(Selected excerpt)
######

GCC Rust Monthly Report #15 March 2022

Thanks again to Open Source Security, inc and Embecosm for their ongoing support for this project.

Milestone Progress

March was a big month for the project; with Arthur joining Embecosm, we have been able to split up milestone work together. With his expertise, he was able to take over the development of macros and allow Philbert to concentrate on working on the type-system. As a result, we have closed out the macros milestone, the remaining work here is completing built-in macros, but we see this as part of our ongoing builtin’s/intrinsics milestone, which is ongoing anyway. Many of these builtins are pretty simple and are gateways for new developers to join the project as they see fit.

Note that there is a drop in the passing tests for our test suite. We have not removed any tests, but in dejagnu, we had many bad/duplicate unused code warnings; these are now fixed by reusing GCC infrastructure for unused variable detection code. It also removed our old AST unused code scan and improved our existing dead-code scan pass.

######

(Task prompt) According to the GCC Rust monthly report, what did the project reuse to fix the bad and duplicate unused code warnings?

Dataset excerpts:
######

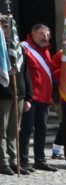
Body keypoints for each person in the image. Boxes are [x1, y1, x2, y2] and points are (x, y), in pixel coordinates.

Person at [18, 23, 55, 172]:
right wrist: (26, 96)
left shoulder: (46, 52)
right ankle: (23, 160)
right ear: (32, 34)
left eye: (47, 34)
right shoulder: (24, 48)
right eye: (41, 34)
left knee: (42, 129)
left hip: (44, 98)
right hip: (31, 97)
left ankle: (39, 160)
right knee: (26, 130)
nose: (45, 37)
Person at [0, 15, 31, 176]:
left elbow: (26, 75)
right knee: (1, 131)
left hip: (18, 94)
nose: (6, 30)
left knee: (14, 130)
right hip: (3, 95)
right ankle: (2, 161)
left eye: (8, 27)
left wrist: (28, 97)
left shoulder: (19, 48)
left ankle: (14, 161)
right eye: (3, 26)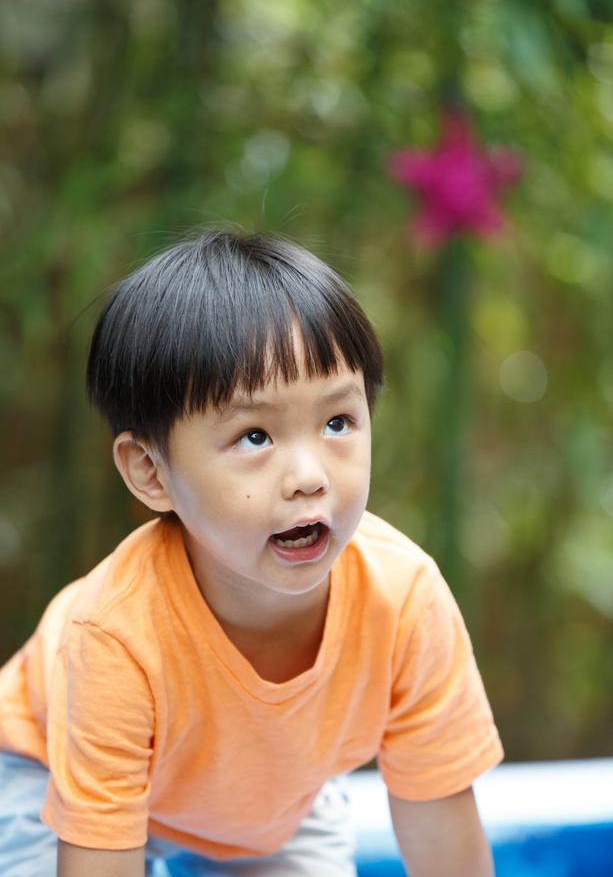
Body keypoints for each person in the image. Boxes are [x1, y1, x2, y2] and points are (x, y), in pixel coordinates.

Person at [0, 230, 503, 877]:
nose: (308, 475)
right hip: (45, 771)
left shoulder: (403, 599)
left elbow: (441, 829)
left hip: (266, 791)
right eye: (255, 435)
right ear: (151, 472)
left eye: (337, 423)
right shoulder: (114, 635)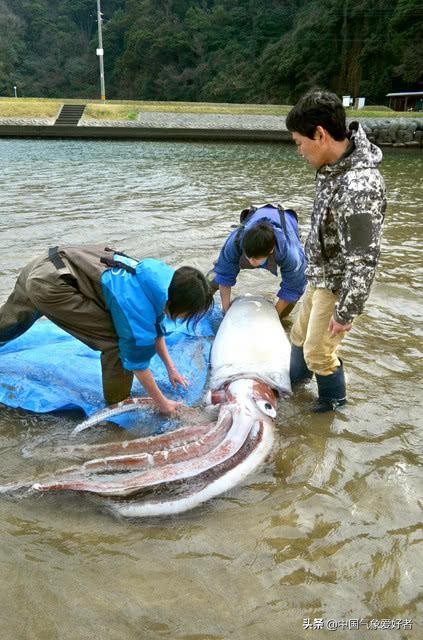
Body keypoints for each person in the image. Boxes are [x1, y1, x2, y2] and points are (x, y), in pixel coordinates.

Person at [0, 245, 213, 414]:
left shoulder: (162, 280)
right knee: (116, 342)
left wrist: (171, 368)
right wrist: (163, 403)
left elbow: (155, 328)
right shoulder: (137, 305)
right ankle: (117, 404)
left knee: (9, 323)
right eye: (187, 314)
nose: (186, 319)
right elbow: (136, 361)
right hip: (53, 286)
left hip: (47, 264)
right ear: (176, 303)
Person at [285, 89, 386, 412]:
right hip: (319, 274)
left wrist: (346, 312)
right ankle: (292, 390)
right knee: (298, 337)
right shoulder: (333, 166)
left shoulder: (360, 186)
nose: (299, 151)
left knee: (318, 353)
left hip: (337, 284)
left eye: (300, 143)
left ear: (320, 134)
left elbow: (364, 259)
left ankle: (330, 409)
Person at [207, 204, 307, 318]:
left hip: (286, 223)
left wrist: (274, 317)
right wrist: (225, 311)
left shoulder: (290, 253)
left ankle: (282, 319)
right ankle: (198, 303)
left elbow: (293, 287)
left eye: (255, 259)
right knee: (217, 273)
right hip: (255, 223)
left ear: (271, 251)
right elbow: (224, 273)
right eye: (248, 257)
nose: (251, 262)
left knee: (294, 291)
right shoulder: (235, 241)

######

(Answer to this problem) GCC infrastructure for unused variable detection code.